* Originally published in Roads & Bridges, June 2017 *
Widening a highway includes widening and replacing bridges, and for that, cranes are in high demand. Florida’s I-4 corridor, an east-west expressway that connects Daytona with Tampa, is undergoing an ambitious five-year, $2.3 billion widening project that will expand the expressway from four lanes to six. The ALL Family of Companies is at the center of the action.
ALL is working on a portion of the widening project that includes expanding and/or replacing 16 bridges during a two-month period—a staggering average of 3.75 days per bridge.
ALL’s branches in Orlando and Tampa are supplying both personnel and equipment, including two 300-USt Manitowoc 2250 crawler cranes, each with 150 ft of main boom. Completing the lifts on schedule at each bridge is crucial, and then moving on to the next one is a significant undertaking. It takes 28 truckloads to move the enormous Manitowoc 2250s to the next location. This is where the ALL team’s skill and experience really shine.
Cranes usually spend just under four days at any given bridge site.
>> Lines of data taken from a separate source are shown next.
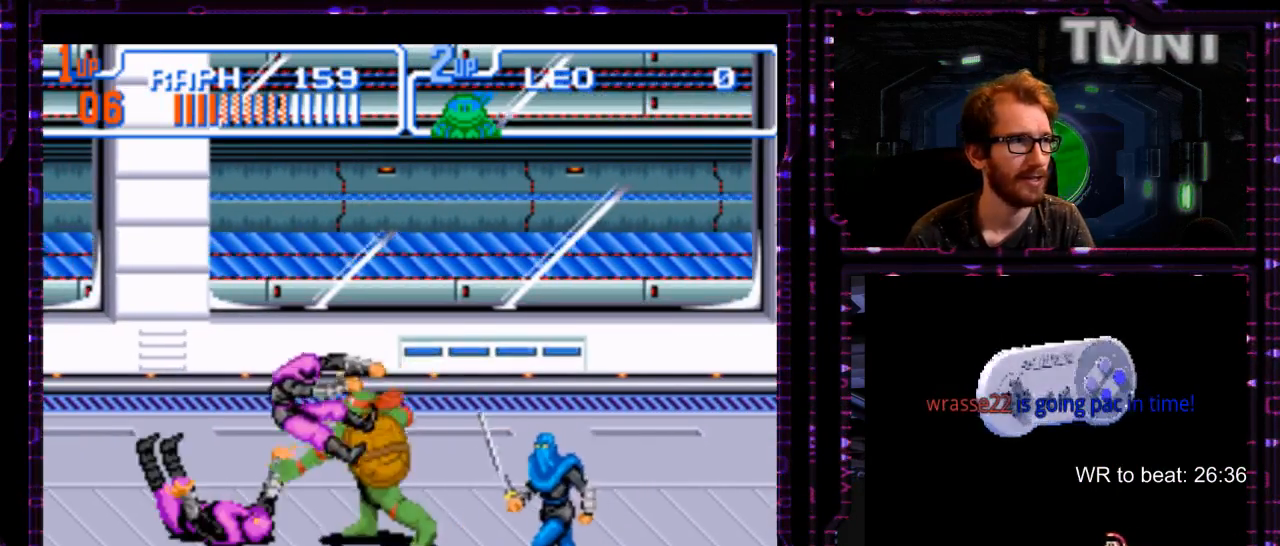
{"dt_ms": 1000, "buttons": [], "events": [[17, "Y", "down"], [150, "Y", "up"], [200, "Y", "down"], [333, "Y", "up"], [567, "Y", "down"], [683, "Y", "up"]]}
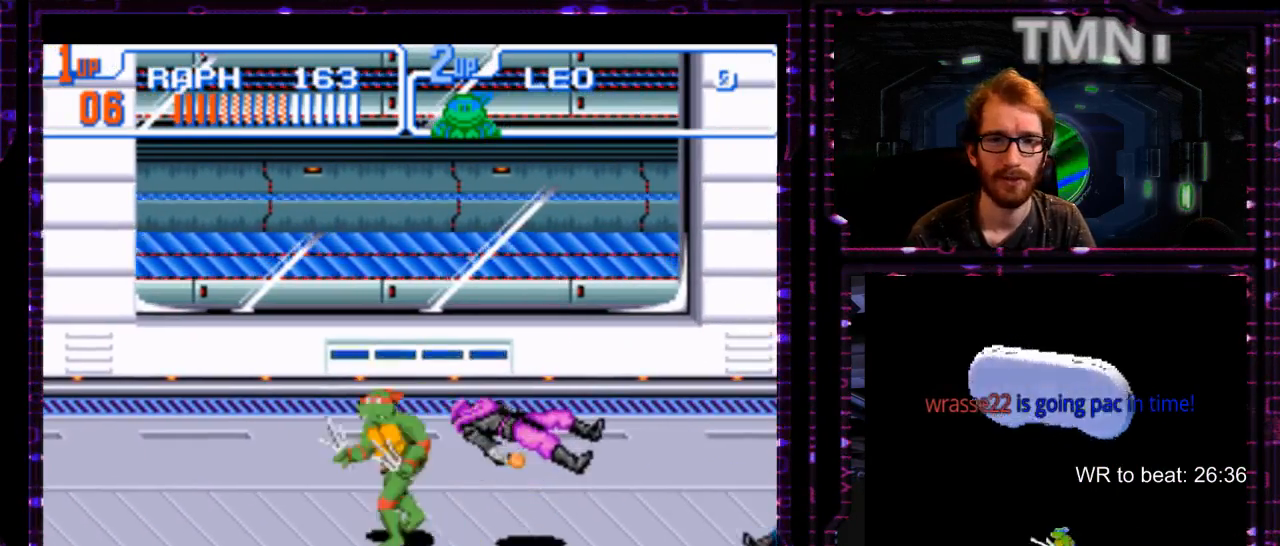
{"dt_ms": 500, "buttons": [], "events": [[133, "Y", "down"], [200, "Y", "up"]]}
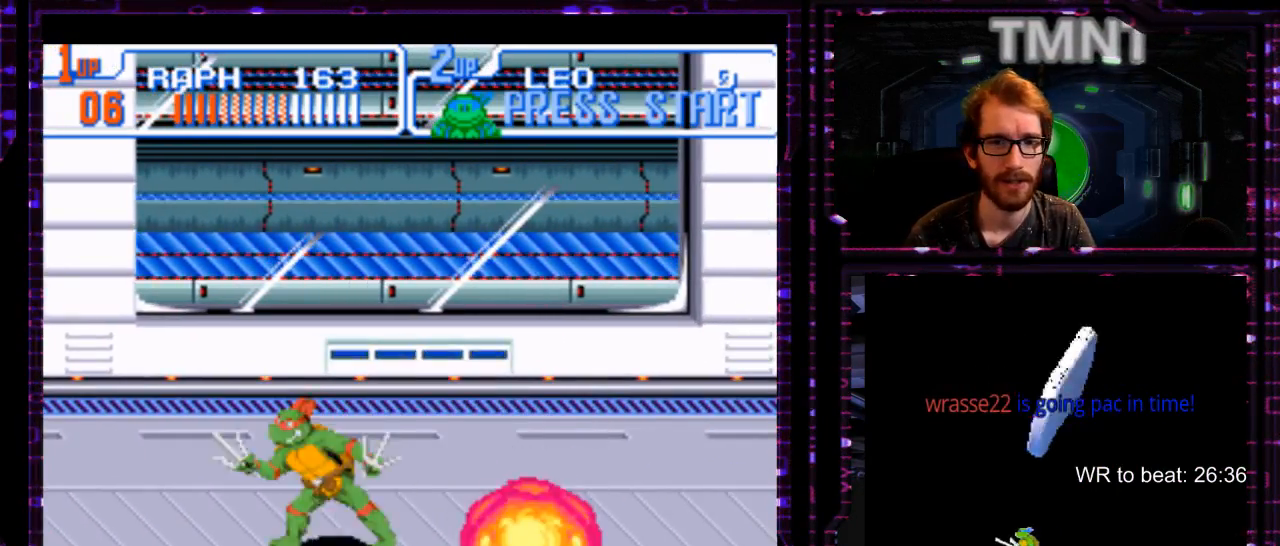
{"dt_ms": 500, "buttons": [], "events": [[217, "Y", "down"], [300, "Y", "up"]]}
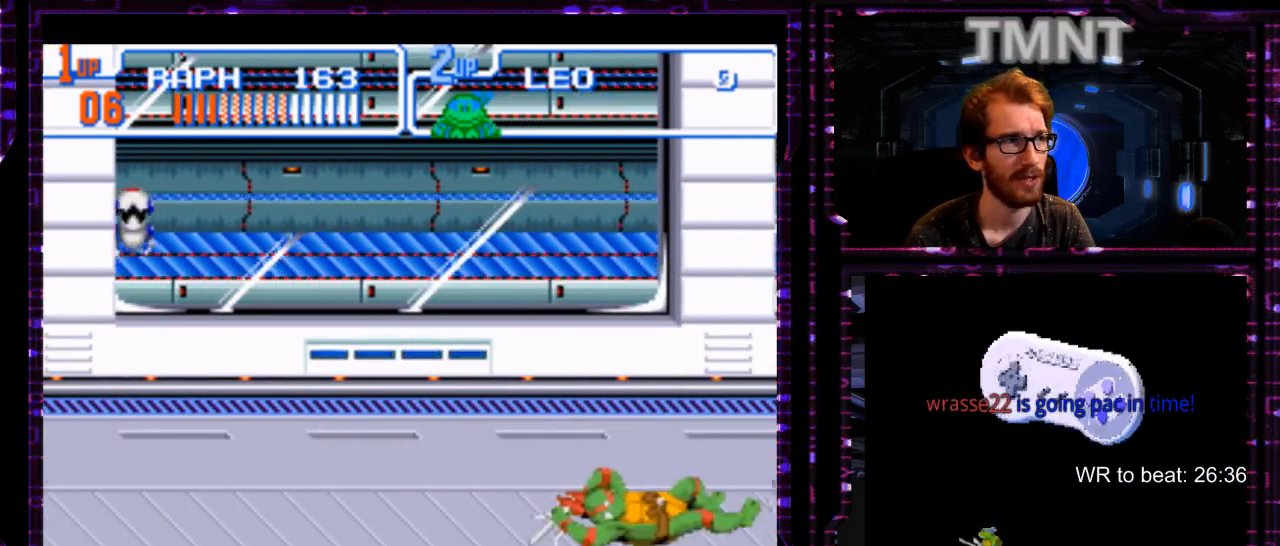
{"dt_ms": 500, "buttons": [], "events": [[217, "Y", "down"], [317, "Y", "up"]]}
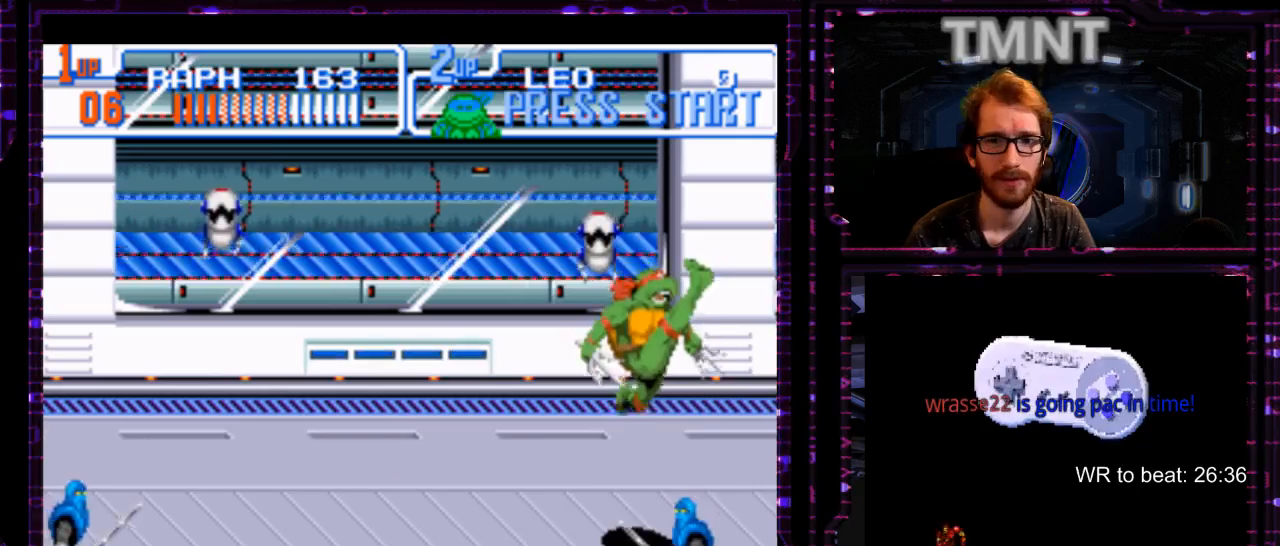
{"dt_ms": 500, "buttons": [], "events": []}
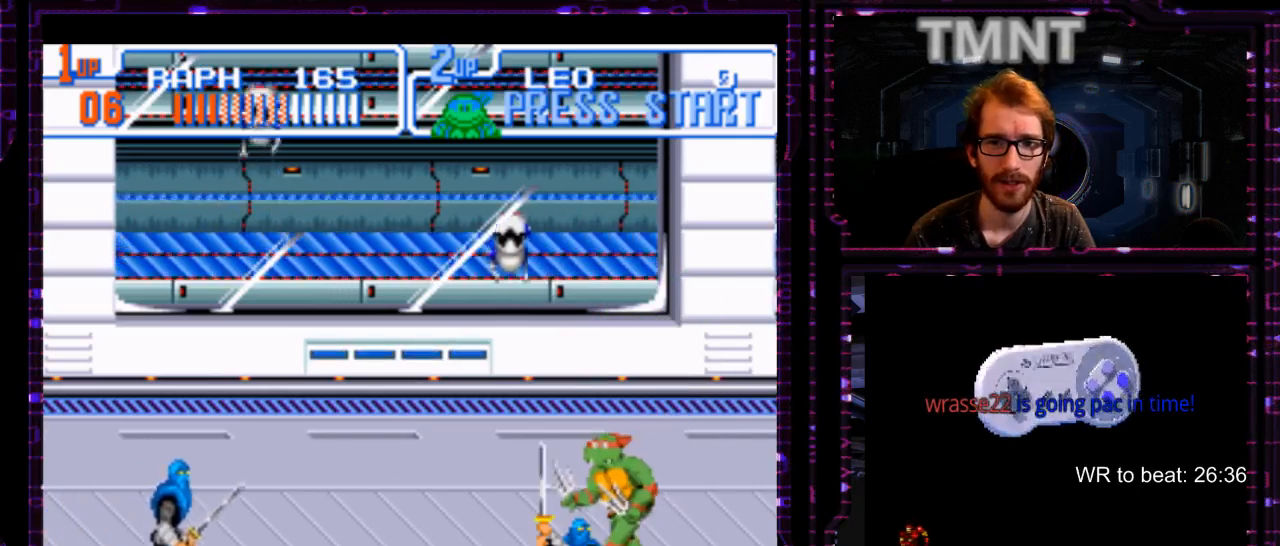
{"dt_ms": 500, "buttons": [], "events": [[50, "Y", "down"], [217, "Y", "up"]]}
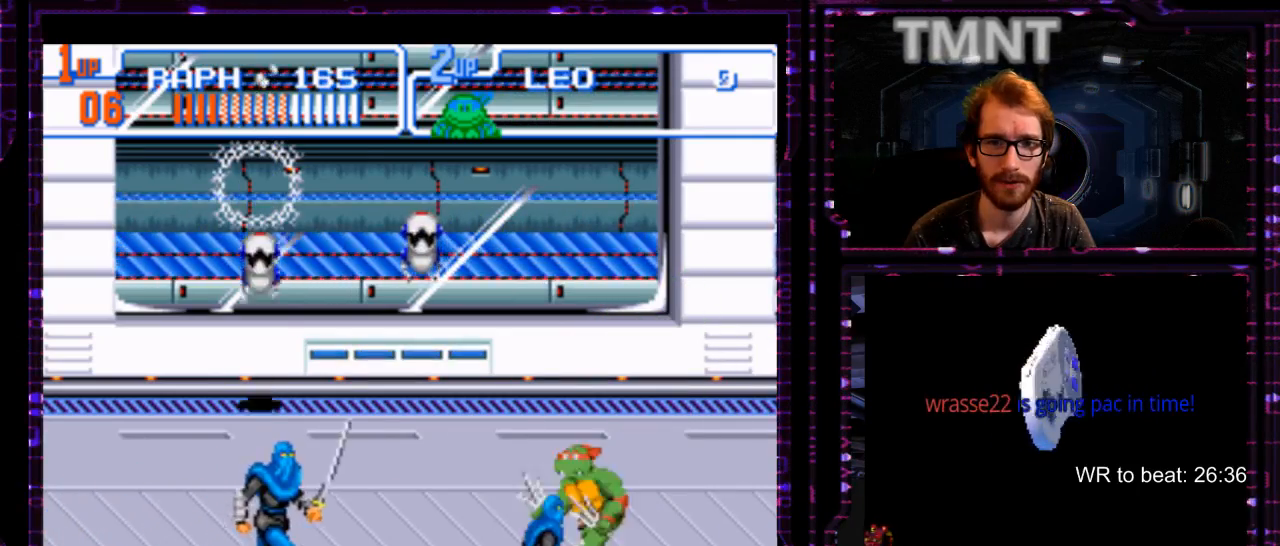
{"dt_ms": 500, "buttons": [], "events": [[100, "Y", "down"], [200, "Y", "up"]]}
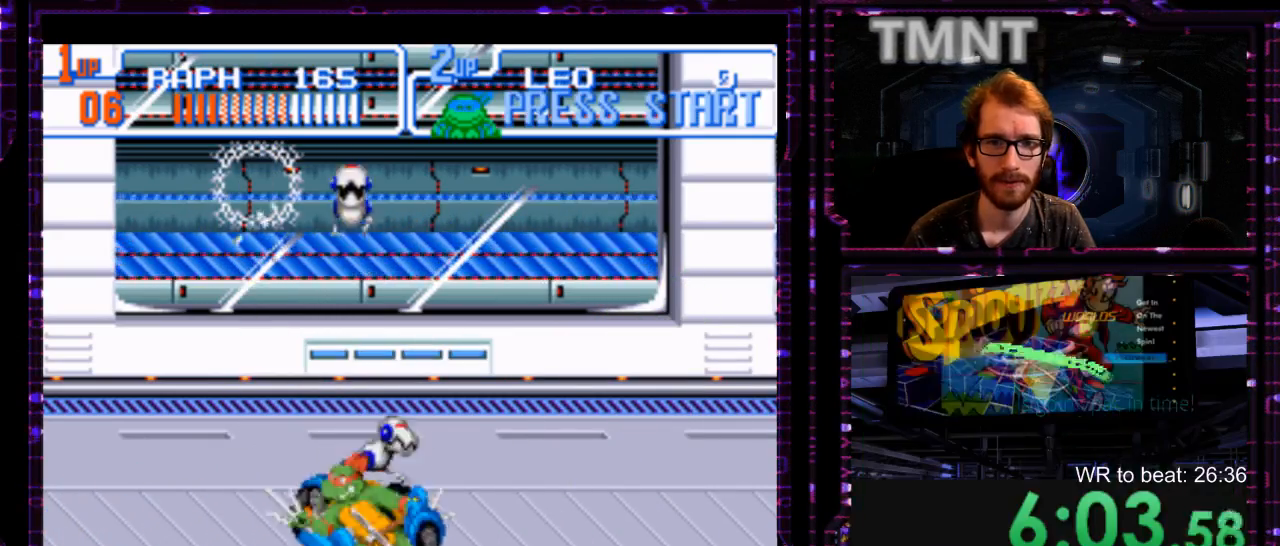
{"dt_ms": 500, "buttons": [], "events": [[50, "Y", "down"], [183, "Y", "up"]]}
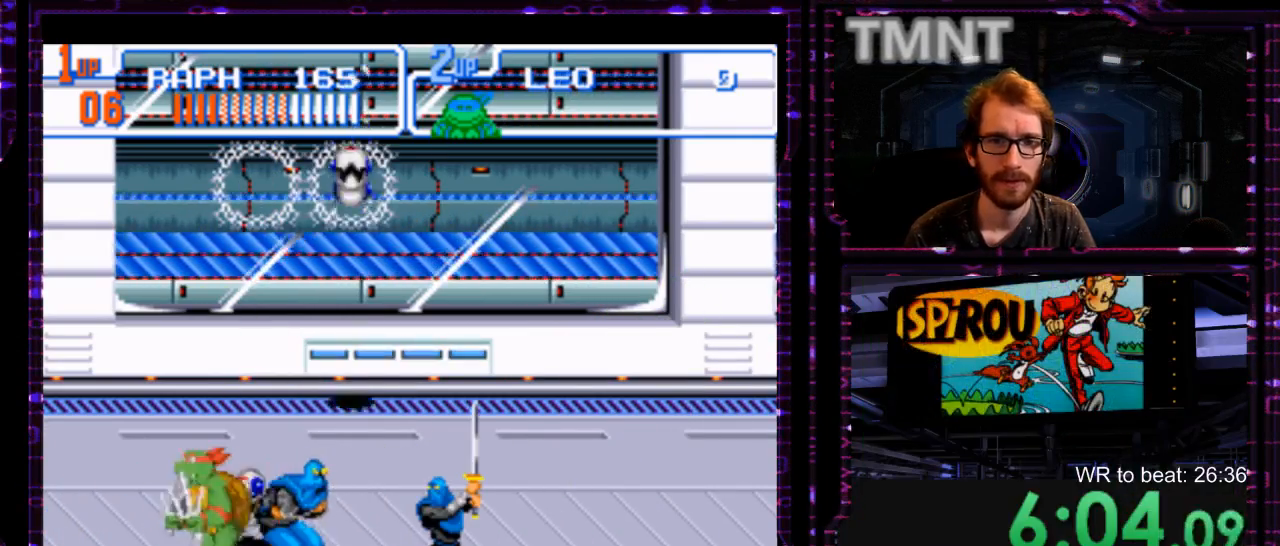
{"dt_ms": 500, "buttons": [], "events": [[133, "Y", "down"], [250, "Y", "up"]]}
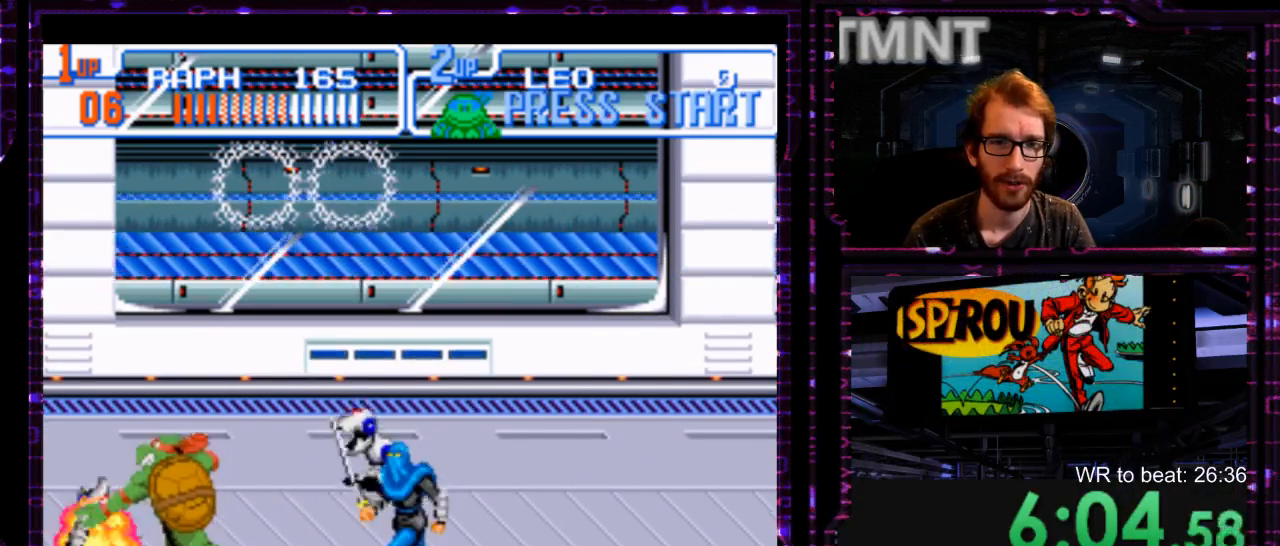
{"dt_ms": 500, "buttons": ["Y"], "events": [[133, "Y", "down"], [233, "Y", "up"], [300, "Y", "down"]]}
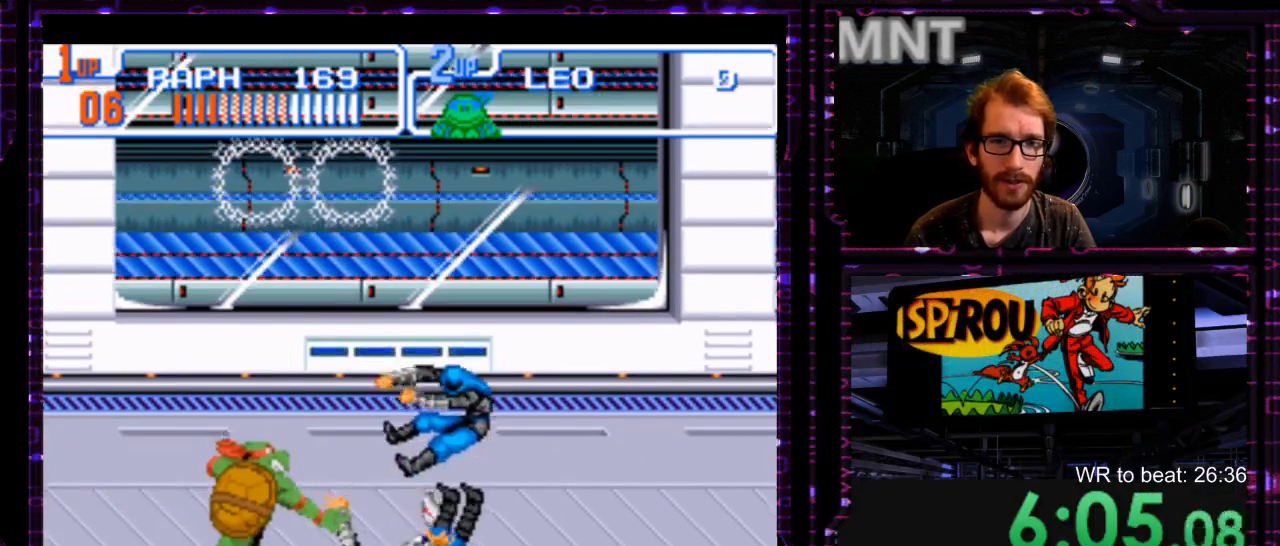
{"dt_ms": 500, "buttons": [], "events": [[17, "Y", "up"]]}
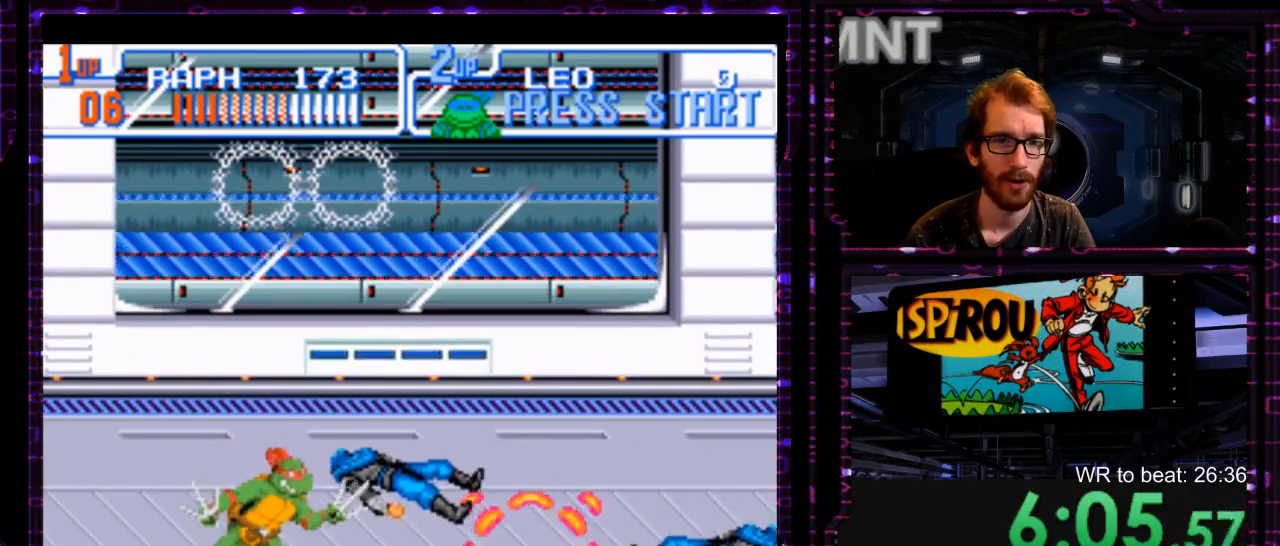
{"dt_ms": 500, "buttons": [], "events": [[67, "Y", "down"], [117, "Y", "up"]]}
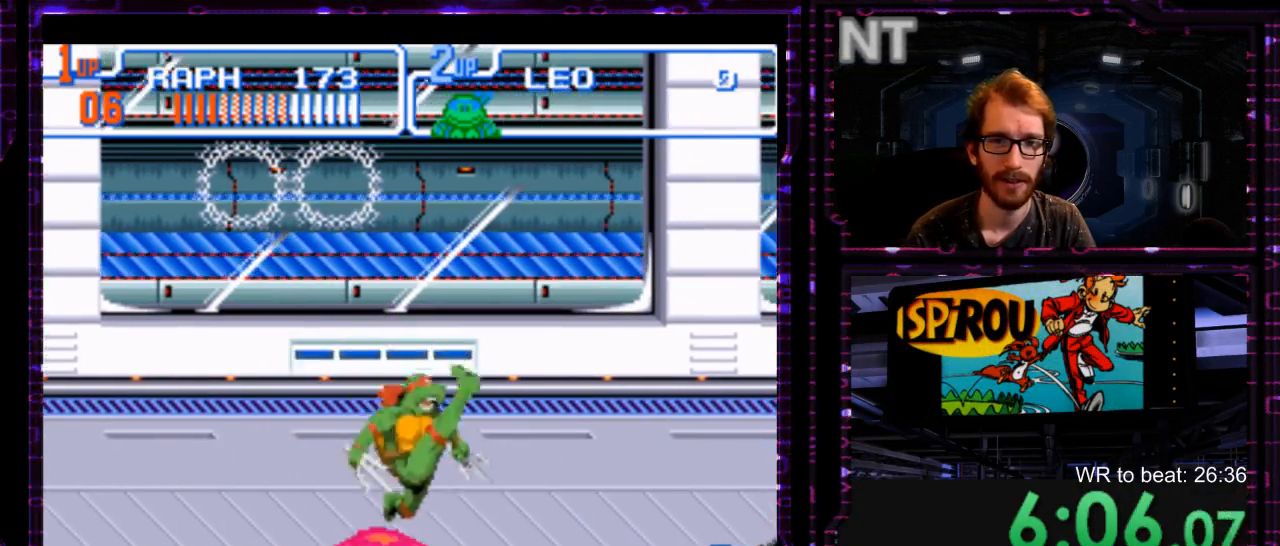
{"dt_ms": 500, "buttons": [], "events": [[233, "Y", "down"], [333, "Y", "up"]]}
When they are ready to move, the cranes are disassembled and trucked by ALL’s own trailer fleet—one of the largest fleets in the U.S. in sheer number of units—and reassembled at the next bridge site. With its aggressive timeline, the project not only needs the right equipment, it needs the right people. Luckily, ALL has both.
The 10-man assembly/disassembly crew assigned to the job is an all-star ensemble from ALL’s Orlando and Tampa locations. Think of them as a super-sized race-car pit crew, a well-oiled machine unto themselves. They will stay together for the entire project because the customer’s schedule demands precision from the crew. “They are able to tear the equipment down in one day, then truck it and rebuild it by the next day so work can begin anew,” said Norman Huddy of ALL Crane Rental of Florida (Tampa). “With a standard size crew, the process would normally take three or four days.”
The team is often already reassembling before the balance of the crane has arrived, achieving simultaneous assembly and disassembly and trucking services. “This takes the highest-level knowledge and focus from everyone involved, with the goal to complete all the bridges in such a short time frame,” said Huddy.
ALL was brought into the job by SGL, a joint venture formed for this project (Skanska Infrastructure Limited, Granite Construction Incorporated and Lane Construction Corporation).
“Our weekly production meetings are basically scheduling meetings for this project,” said Huddy of the combined SGL/ALL effort. “The logistics involved are significant, but we embrace it. The challenge motivates everyone involved, and that means more uptime and productivity for our customers.”